Institute for Energy Economics and Financial Analysis Flags Gap Between Climate Targets and Action in India’s Steel Sector
A new IEEFA report warns that despite Paris-aligned net-zero goals, companies like Tata Steel, JSW Steel and Steel Authority of India risk locking in high-emission technologies due to slow implementation and limited capital investment.
April 28, 2026. By News Bureau
A widening gap between Indian steel companies’ stated decarbonisation targets and their concrete actions to achieve them risks locking in emissions-intensive technologies for decades, slowing their progress to net zero and undermining the sector’s long-term competitiveness.
A new report from the Institute for Energy Economics and Financial Analysis (IEEFA), ‘Decarbonisation readiness in India’s steel sector’, reveals that the Indian steel sector has embraced climate targets that align with the Paris Agreement. However, this ambition is not matched by corresponding progress in building the operational, technological and financial infrastructure required. Moreover, the sector faces a critical timeframe over the next decade, in which decisions by companies, investors and government will determine the prospects for steel decarbonisation in India.
Dr. Saurabh Trivedi, Lead Specialist, Sustainable Finance and Carbon Markets - South Asia at IEEFA, said, “India’s steel industry stands at a crossroads. India is the world’s second-largest steel producer, but while demand has plateaued or is declining among other major steel-producing regions, in India the sector is on a steep growth curve. Therefore, the choices Indian companies make in the next few years will have profound implications for global steel sector emissions trajectories through mid-century.”
The analysts evaluated the decarbonisation readiness of a sample of ten steel producers — seven Indian and three global peers — assessing the connection between their stated emission reduction targets and their actions in terms of strategic planning, operational capabilities and financial alignment. The Indian companies assessed include JSW Steel, Tata Steel, Steel Authority of India (SAIL), Jindal Steel, Rashtriya Ispat Nigam (RINL), Jindal Stainless and Godawari Power and Ispat (GPIL), while the global companies are ArcelorMittal, POSCO and Nippon Steel.
The findings indicate that climate ambition has outpaced implementation. Five of the seven Indian companies have adopted Paris-aligned net-zero targets for 2050, but they scored comparatively poorly across the five key parameters assessed. In addition, emissions intensity for most Indian steel companies has worsened over the last three years, at a time when global peers have achieved reductions.
Soni Tiwari, Energy Finance Analyst - South Asia at IEEFA, said, “Companies have set targets, and technology planning is advancing among the leaders, but capital allocation has not moved. Meanwhile, emissions are heading in the wrong direction, and that problem is set to worsen as the sector grows unless technology substitution accelerates.”

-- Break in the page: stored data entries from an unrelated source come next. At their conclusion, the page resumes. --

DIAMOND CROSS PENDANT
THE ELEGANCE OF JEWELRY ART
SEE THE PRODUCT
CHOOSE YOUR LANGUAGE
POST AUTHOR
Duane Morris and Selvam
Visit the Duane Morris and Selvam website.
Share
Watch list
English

A Blast Furnace (BF) typically operates for 20–25 years, with each relining extending its lifespan by another 15–20 years. In India, around 43 million tonnes per annum (MTPA) of existing BF capacity is due for relining before 2030, which would allow these furnaces to continue operating for an additional 15–20 years. Extending and expanding these technologies will lock in emissions for decades, undermining decarbonisation targets. This in turn will expose Indian companies to tightening international controls such as carbon border adjustments, green procurement mandates and investor pressure for credible transition plans.
Overcoming these issues will require coordinated government action. The roughly USD 24 billion (INR 2.25 lakh crore) investments globally in steel decarbonisation to date have been overwhelmingly enabled by public capital, underscoring a basic reality: The economics of green steel do not yet work without substantial public support. For India, targeted public capital deployment through instruments such as credit guarantee facilities, competitive contracts for difference and green public procurement mandates will be needed to shift the risk-reward calculus for producers and unlock private investment at scale.
Tanya Rana, Energy Analyst - South Asia at IEEFA, said, “The window for action is narrowing. The steel sector’s transition will ultimately be determined not by the targets companies announce, but by the investments they make and the assets they build. On that measure, the sector in India has considerable ground to cover.”